Gérer le stress
Je suis quelqu’un de stressé. Aucun doute la dessus. Comment cela se manifeste t’il ? Et bien, je dirais que je crée mon propre stress.
Exemple numéro 1 : j’attends des clients qui viennent d’Europe louer un bateau. Le dossier est clair, ils atterrissent à 20 heures le jour J, et devraient donc arriver vers 21 heures. A J-1, je vérifie le dossier, et rentre à la maison l’esprit tranquille. J’ai toute la journée du lendemain pour fignoler la préparation du bateau. Seulement, le jour J, à 6h20 pétante, je me réveille en sursaut, avec un doute terrible à l’esprit : Ai-je mal lu ? Arriveraient ils à 8 heures du matin , et non à 8 heures du soir (le syndrome des Dupontd – comprenne qui peut) ? Plus j’y pense, et plus j’en suis sur. J’ai mal lu. Je vous laisse imaginer la suite : soudainement, mon esprit réalise qu’il n’a pas la journée, mais bel et bien moins d’une heure pour tout préparer. Stress. Forcement, quand j’arrive au bureau à 7h30, je relis mes notes : et non, le client arrive à 20 heures, le soir.
Exemple numéro 2 – vous remarquerez que c’est toujours relatif au boulot – d’ailleurs mon rayon de lune me fait remarquer qu’elle aimerait parfois que je stresse de la même façon au niveau de mes sentiments. Pas de chance, à ce niveau la, rien ou presque ne m’atteint (oh, le frimeur…). Bref. Je dois organiser un départ de client le matin. Puis un second l’après midi. J’ai 3 heures, voire plus, entre chaque départ. Je prévois quelque chose durant ces 3 heures. Quelque chose qui devrait me prendre dans le pire des cas 2 heures. Et bin, je stresse. Je n’arrête pas de me dire que le départ du matin va se prolonger pour une raison inconnue, Du coup, je n’aurais pas le temps de faire ce que j’avais prévu de faire entre les 2 départs, ca va être une catastrophe, je vais faire faillite, je n’aurais plus d’argent. Rayon de Lune va me quitter. Mes enfants me regarderont comme un minable. Je finirais dans la rue, alcoolique et mal lavé, et enfin, je mourrais d’inanition. On greffera mon foie à un petit enfant malade, et il fera un rejet. Je brulerais ensuite pour l’éternité dans les flammes de l’enfer. C’est pas de l’auto stress, ca ?

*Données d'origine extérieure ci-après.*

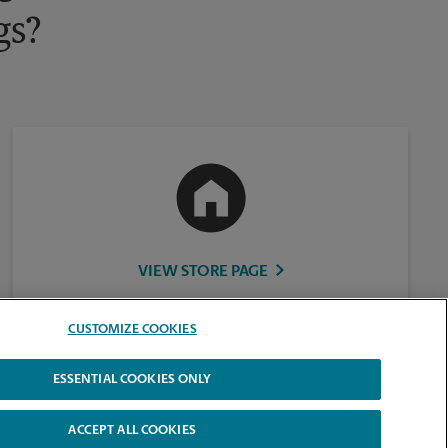
gs?
VIEW STORE PAGE
CUSTOMIZE COOKIES
ESSENTIAL COOKIES ONLY
ACCEPT ALL COOKIES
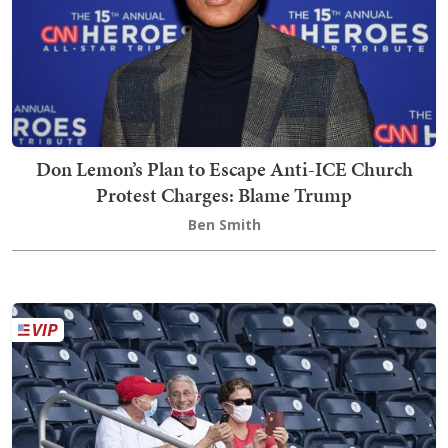
Don Lemon’s Plan to Escape Anti-ICE Church
Protest Charges: Blame Trump
Ben Smith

Alors, juste une remarque rigolote : plus il y a du vent, plus il y a du stress. Je ne sais pas si c’est parce que je suis frustré de devoir travailler au lieu de faire de la planche à voile, si parce que de toute évidence, manipuler des bateaux dans la brise, c’est toujours un peu plus délicat que dans le calme plat, ou alors peut être est ce une connectivité innée avec la planète terre, le vent étant une manifestation du son propre état nerveux – si je puis m’exprimer ainsi, et qui par conductivité psycho somatique se répercute sur mon propre organisme ? (j’en ai de la bonne à la maison en ce moment).
Enfin, en conclusion, un excellent pour moi de calmer le stress : écrire des conneries sur un blog. Ce qui serait beau, ce serait que votre propre stress s’amenuise a la lecture des dites conneries. Bon, j’ai bien conscience que c’est pas gagné, mais ce serait beau quand même.